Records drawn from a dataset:
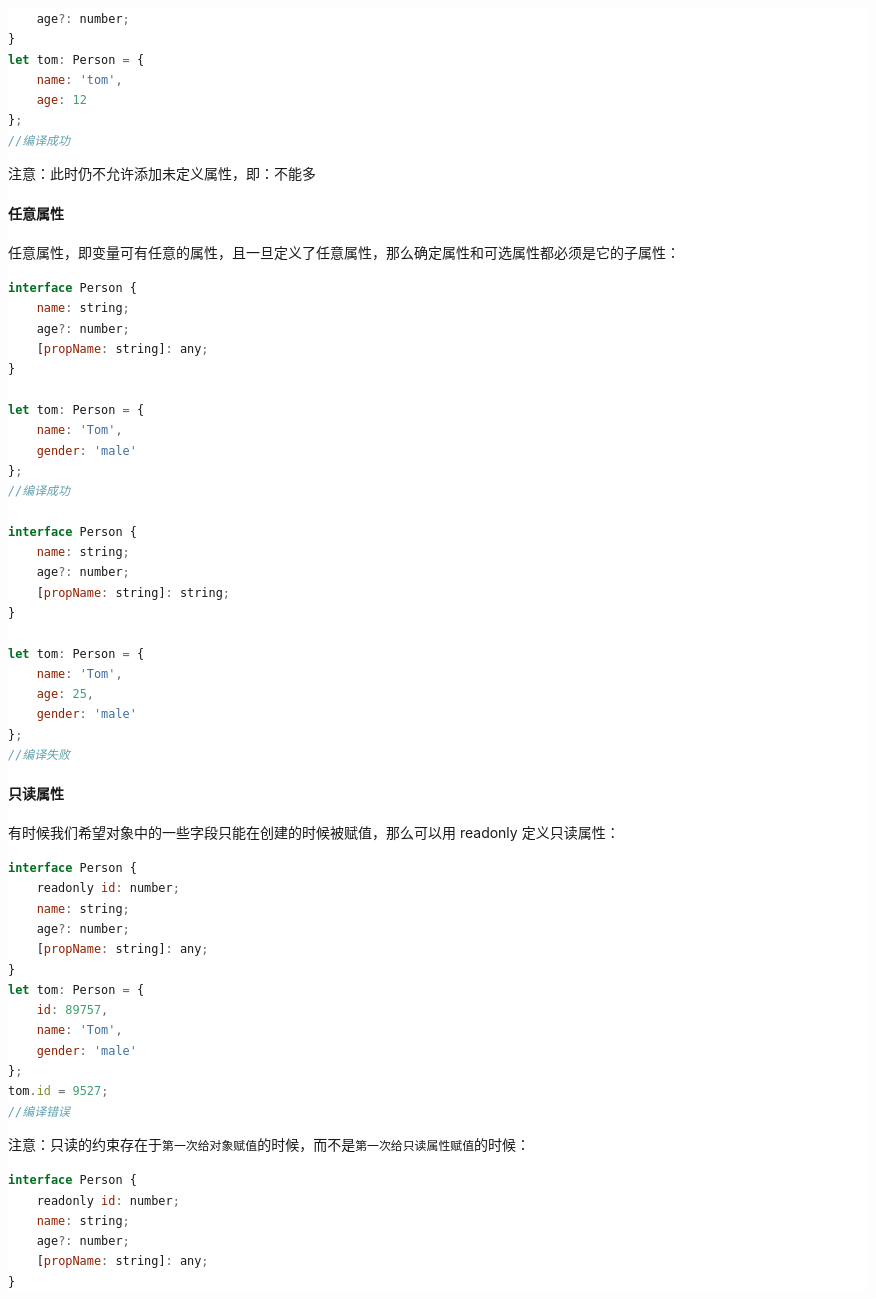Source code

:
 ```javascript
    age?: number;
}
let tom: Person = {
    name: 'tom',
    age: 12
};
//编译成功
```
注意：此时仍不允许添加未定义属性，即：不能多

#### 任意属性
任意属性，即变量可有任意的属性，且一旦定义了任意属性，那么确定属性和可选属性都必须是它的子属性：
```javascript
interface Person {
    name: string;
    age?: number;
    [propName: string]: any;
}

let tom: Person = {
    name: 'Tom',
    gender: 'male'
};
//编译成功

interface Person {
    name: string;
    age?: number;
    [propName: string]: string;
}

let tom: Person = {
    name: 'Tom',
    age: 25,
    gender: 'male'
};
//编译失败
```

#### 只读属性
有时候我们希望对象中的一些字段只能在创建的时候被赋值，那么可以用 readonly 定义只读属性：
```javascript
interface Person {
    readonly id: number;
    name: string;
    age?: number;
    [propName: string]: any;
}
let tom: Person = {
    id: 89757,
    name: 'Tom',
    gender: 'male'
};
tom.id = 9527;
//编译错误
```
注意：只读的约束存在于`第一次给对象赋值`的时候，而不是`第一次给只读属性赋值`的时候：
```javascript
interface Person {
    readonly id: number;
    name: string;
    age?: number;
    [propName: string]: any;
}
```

_PROBLEM DESCRIPTION_:
Retype each entry precisely. Skip images entirely.

_SOLUTION TO THIS TASK_:
Source code

:
 ```javascript
    age?: number;
}
let tom: Person = {
    name: 'tom',
    age: 12
};
//编译成功
```
注意：此时仍不允许添加未定义属性，即：不能多

#### 任意属性
任意属性，即变量可有任意的属性，且一旦定义了任意属性，那么确定属性和可选属性都必须是它的子属性：
```javascript
interface Person {
    name: string;
    age?: number;
    [propName: string]: any;
}

let tom: Person = {
    name: 'Tom',
    gender: 'male'
};
//编译成功

interface Person {
    name: string;
    age?: number;
    [propName: string]: string;
}

let tom: Person = {
    name: 'Tom',
    age: 25,
    gender: 'male'
};
//编译失败
```

#### 只读属性
有时候我们希望对象中的一些字段只能在创建的时候被赋值，那么可以用 readonly 定义只读属性：
```javascript
interface Person {
    readonly id: number;
    name: string;
    age?: number;
    [propName: string]: any;
}
let tom: Person = {
    id: 89757,
    name: 'Tom',
    gender: 'male'
};
tom.id = 9527;
//编译错误
```
注意：只读的约束存在于`第一次给对象赋值`的时候，而不是`第一次给只读属性赋值`的时候：
```javascript
interface Person {
    readonly id: number;
    name: string;
    age?: number;
    [propName: string]: any;
}
```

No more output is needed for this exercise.